There are three problems in this if Scalfari has quoted the Pope correctly.
First, Francis would be overruling Christ who says that such marriages are adultery.
Second, Francis would be placing himself above the Divine Authority behind the Ten Commandments by removing ‘thou halt not commit adultery’.
Third, he would be engaging in the heresy of Modernism, which posits that “Our religious attitude", as stated by "Il programma dei modernisti" (p. 5, note l), "is ruled by the single wish to be one with Christians and Catholics who live in harmony with the spirit of the age" (see New Advent.org here). In the heresy of Modernism (which is not the same as modernisation) doctrine can change in relation to the changes in society. By this heresy, the Dominical Command to “Go, teach all nations” is tuned on its head; it becomes, “Go and be taught by the nations”. This is what many have done since Vatican II, taking the Councils’ call to read the signs of the times as discipline the times rather than discern the times. I cannot tell whether this is because they have not applied their mind to what the Council actually said, or did turn their minds to it and wilfully distorted it. I must assume the first, for the sake of charity and their good name.
The heresy of Modernism has not passed its sell-by date; it remains and will always remain a heresy condemned by the Authentic Magisterium of the Church. The first real fight against it was Pius X Encyclical ‘Pascendi’in 1907. But the anti-modernist oath was imposed on clergy, Catholic professors etc, from 1910 then right up until 1967, so it was approved by all of the twentieth century Popes until the CDF abolished it under Paul VI in 1967.
If Scalfari is quoting the Pope correctly, many will conclude that Francis has fallen into the heresy of Modernism. Let us hope that he proves this to be a false conclusion when he publishes his post-synodal document. If the conclusion that Francis has fallen into heresy proves correct, we will have a choice between obeying Christ and obeying Francis. That choice can only be made one way: we must follow Christ. This is where Conservative Catholics and Traditional Catholics will part company, for Conservative Catholics have fallen into the error of extreme ultramontanism wherein anything the Pope says or allows is said and allowed by God: ‘we must be faithful to the sitting Pope above all’ would be their motto. Not so for the Traditional Catholic, who will also and certainly be faithful to the sitting Pope –as long as he is faithful to the eternal Truths of the Tradition and the Deposit of Faith. But where a pope deviates from it, Catholics faithful to the Tradition –whichis a source of Divine Revelation. Dei Verbum 9, Vatican II- cannot follow. Can we trust Francis to show himself a loyal son of the Church? The Church is much older and much bigger than Francis, and so is Christ, the Head of the Church, which is His Body. Christ has both the Church and Francis in his hands.

- - - - - - -

- Required actions:
(1) Answer these from the passage about Modernism:
(a) In what year did Pius X issue the encyclical "Pascendi"?
(b) Under which pope did the CDF abolish the anti-modernist oath?
(c) What does Christ hold in his hands, according to the last sentence?
(2) Write out the part of the passage about Modernism starting with "The heresy of Modernism has" and going on through "VI in 1967.".
The records that come next are from a separate source.

- Information given:
- - - - - - -

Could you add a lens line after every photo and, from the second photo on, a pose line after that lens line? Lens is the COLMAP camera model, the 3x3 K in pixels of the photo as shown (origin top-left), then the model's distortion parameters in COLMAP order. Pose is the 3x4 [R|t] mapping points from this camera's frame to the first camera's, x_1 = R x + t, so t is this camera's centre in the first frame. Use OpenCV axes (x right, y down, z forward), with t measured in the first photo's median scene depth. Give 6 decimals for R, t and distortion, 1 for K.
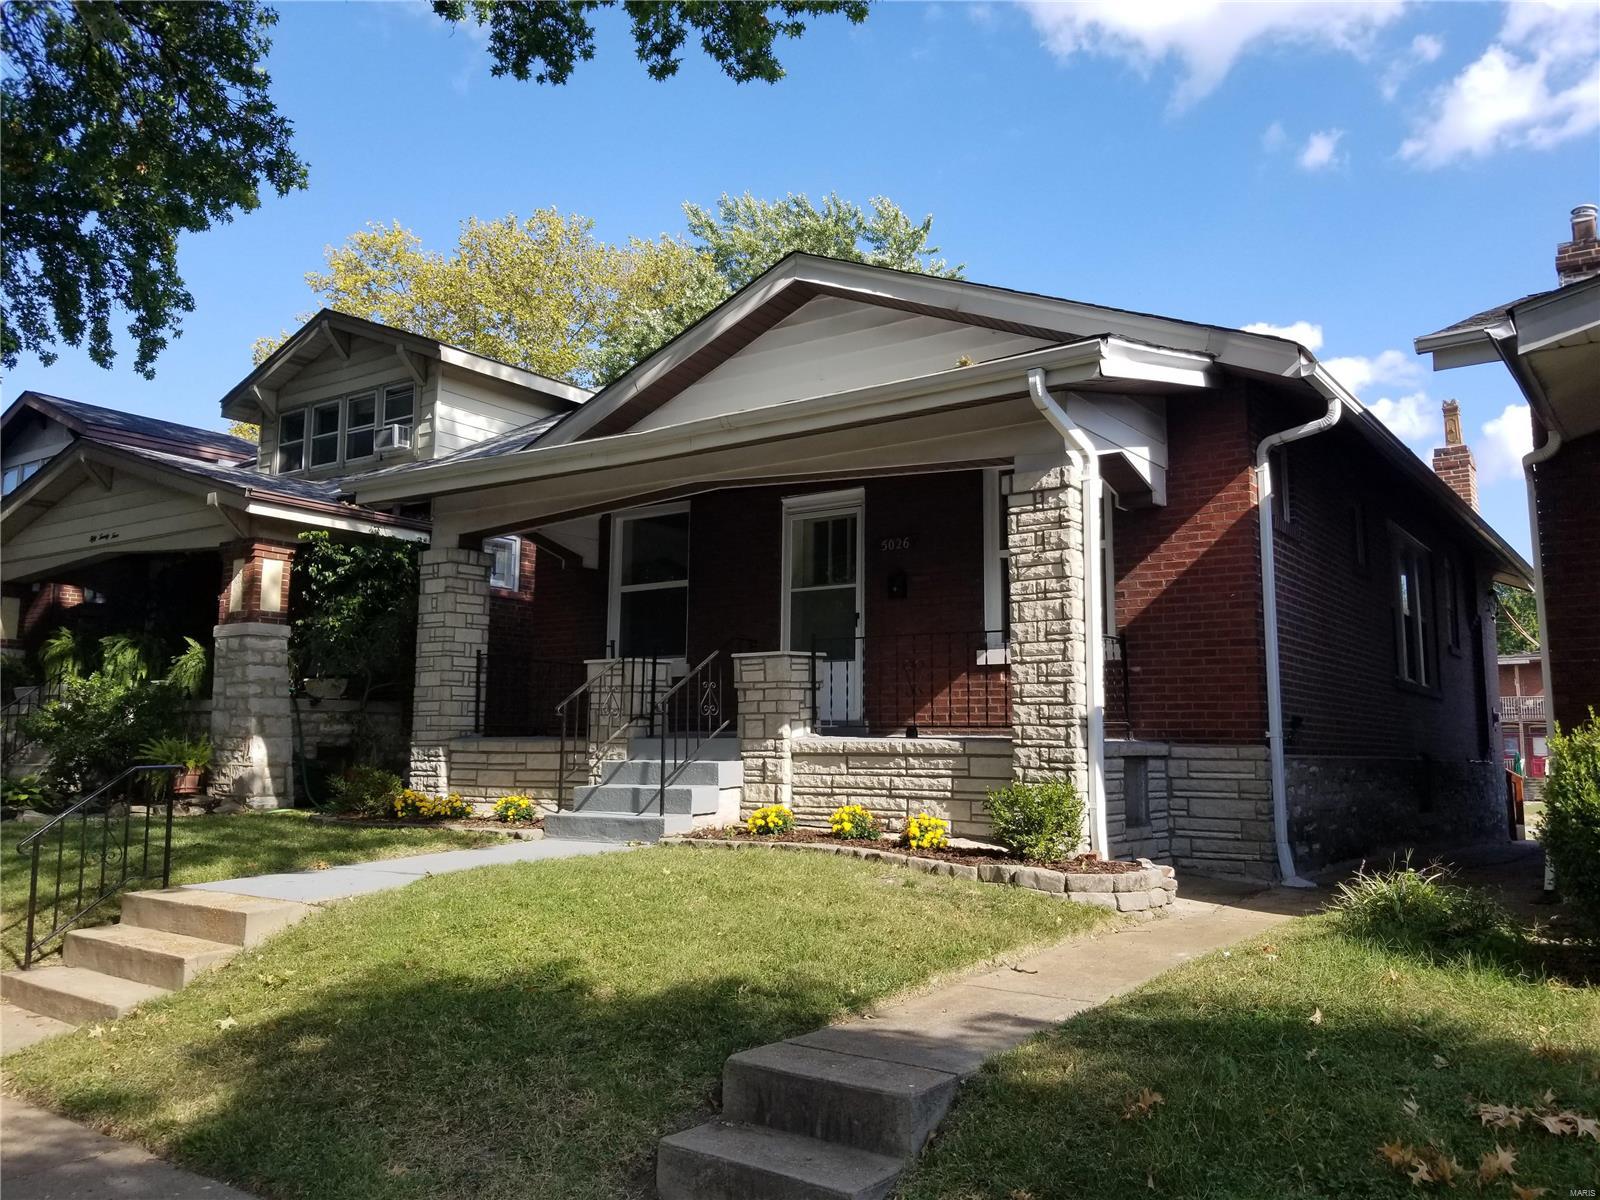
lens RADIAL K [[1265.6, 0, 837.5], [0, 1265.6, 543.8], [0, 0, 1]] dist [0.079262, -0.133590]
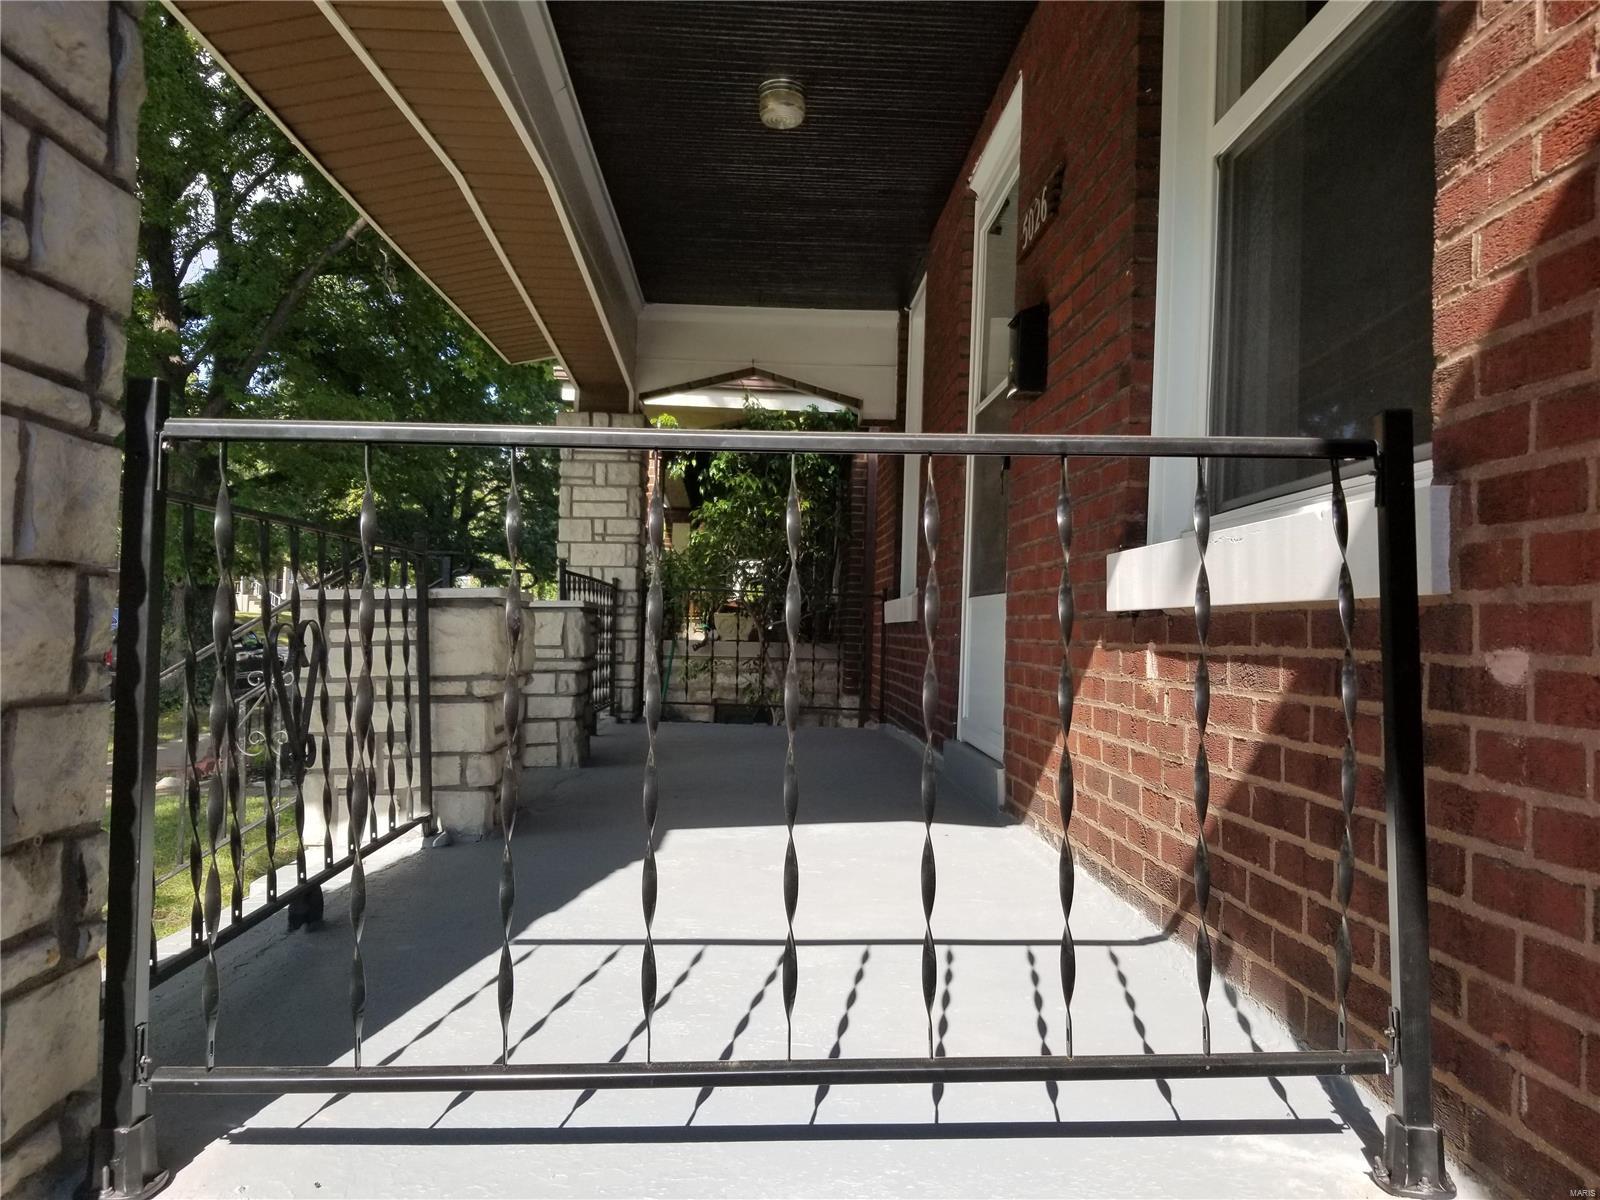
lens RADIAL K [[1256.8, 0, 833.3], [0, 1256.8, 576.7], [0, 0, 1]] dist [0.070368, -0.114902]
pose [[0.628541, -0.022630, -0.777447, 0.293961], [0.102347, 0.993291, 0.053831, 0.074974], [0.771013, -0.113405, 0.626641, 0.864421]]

- - - - - - -

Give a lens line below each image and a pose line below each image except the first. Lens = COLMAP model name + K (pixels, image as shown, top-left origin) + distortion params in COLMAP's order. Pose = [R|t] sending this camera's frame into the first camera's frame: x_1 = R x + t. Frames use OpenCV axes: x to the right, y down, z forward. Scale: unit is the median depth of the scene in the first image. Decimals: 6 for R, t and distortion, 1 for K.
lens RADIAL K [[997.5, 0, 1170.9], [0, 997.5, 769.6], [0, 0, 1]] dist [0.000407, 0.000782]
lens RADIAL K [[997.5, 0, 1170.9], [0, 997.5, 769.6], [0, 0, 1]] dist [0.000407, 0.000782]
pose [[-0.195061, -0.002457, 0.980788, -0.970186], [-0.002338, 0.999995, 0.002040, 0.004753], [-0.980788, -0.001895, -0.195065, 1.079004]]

- - - - - - -

- Solutions to each task:
(1)
(a) 1907
(b) Paul VI
(c) Both the Church and Francis

(2)
The heresy of Modernism has not passed its sell-by date; it remains and will always remain a heresy condemned by the Authentic Magisterium of the Church. The first real fight against it was Pius X Encyclical ‘Pascendi’in 1907. But the anti-modernist oath was imposed on clergy, Catholic professors etc, from 1910 then right up until 1967, so it was approved by all of the twentieth century Popes until the CDF abolished it under Paul VI in 1967.